**EXERCISE BRIEF:** Examine each line of the data. Copy the line if it includes the word "Работа".
[Opening GIVEN RECORDS section]
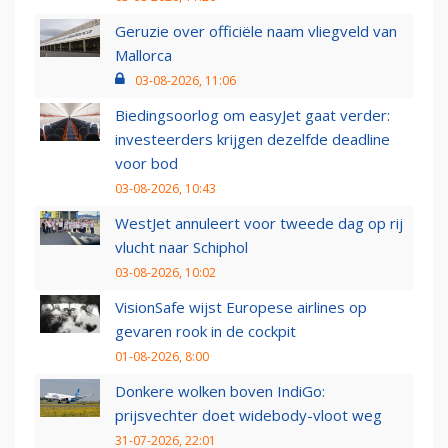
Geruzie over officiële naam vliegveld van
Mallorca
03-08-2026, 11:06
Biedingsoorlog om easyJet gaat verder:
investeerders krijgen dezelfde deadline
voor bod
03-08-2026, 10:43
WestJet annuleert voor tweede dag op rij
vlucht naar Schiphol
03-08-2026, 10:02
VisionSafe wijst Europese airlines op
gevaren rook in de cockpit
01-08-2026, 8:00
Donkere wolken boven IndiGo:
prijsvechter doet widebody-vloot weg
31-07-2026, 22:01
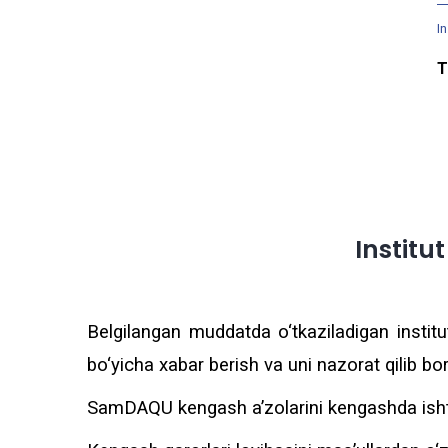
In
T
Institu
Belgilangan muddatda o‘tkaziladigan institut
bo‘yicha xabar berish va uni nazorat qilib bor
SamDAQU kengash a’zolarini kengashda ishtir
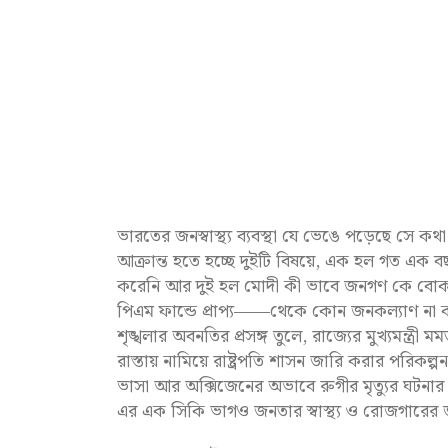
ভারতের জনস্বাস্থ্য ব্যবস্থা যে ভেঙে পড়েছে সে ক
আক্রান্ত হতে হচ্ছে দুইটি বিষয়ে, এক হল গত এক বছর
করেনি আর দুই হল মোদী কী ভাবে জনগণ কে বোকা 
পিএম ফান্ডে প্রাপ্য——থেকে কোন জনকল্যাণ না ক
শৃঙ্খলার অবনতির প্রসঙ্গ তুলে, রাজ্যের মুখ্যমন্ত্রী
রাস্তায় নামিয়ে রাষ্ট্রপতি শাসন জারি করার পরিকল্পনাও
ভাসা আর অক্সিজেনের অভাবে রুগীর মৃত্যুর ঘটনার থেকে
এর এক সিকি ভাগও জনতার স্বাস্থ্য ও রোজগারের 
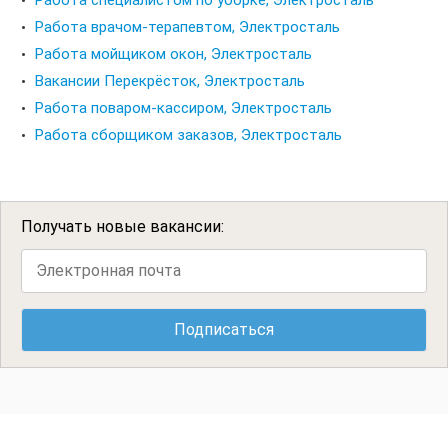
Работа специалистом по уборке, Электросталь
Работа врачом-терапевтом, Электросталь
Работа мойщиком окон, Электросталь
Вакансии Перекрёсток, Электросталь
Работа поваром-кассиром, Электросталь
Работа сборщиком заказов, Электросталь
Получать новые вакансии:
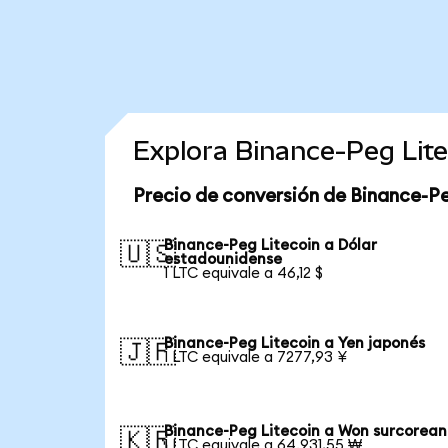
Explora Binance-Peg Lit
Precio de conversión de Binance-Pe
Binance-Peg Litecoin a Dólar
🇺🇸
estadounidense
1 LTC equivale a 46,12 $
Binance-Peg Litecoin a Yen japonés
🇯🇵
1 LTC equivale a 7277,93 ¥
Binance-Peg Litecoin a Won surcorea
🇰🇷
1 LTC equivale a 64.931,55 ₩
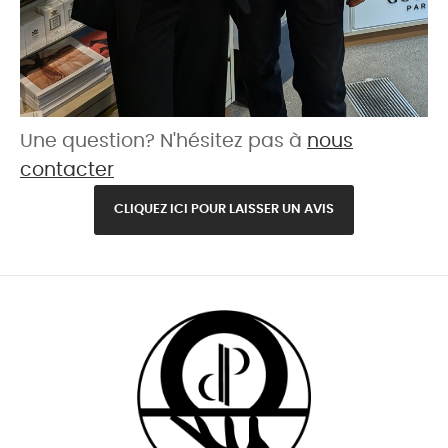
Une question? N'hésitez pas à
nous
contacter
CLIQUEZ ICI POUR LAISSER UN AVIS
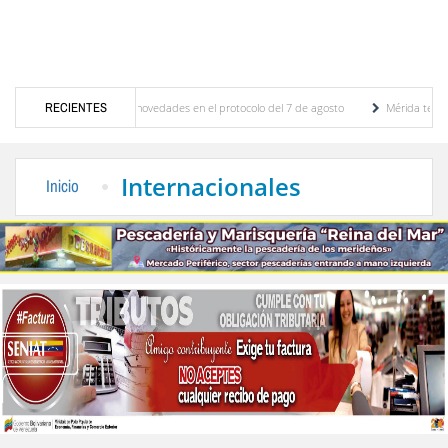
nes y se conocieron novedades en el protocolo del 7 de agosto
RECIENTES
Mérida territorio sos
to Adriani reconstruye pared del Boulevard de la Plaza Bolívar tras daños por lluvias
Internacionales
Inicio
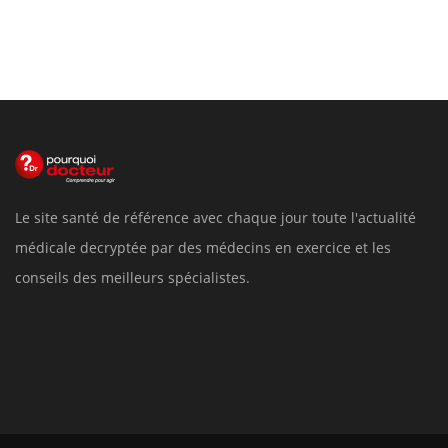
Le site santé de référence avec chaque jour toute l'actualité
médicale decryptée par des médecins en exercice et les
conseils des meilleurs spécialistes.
[Closing GIVEN RECORDS section]
**SOLVED EXERCISE:**
Работа специалистом по уборке, Электросталь
Работа врачом-терапевтом, Электросталь
Работа мойщиком окон, Электросталь
Работа поваром-кассиром, Электросталь
Работа сборщиком заказов, Электросталь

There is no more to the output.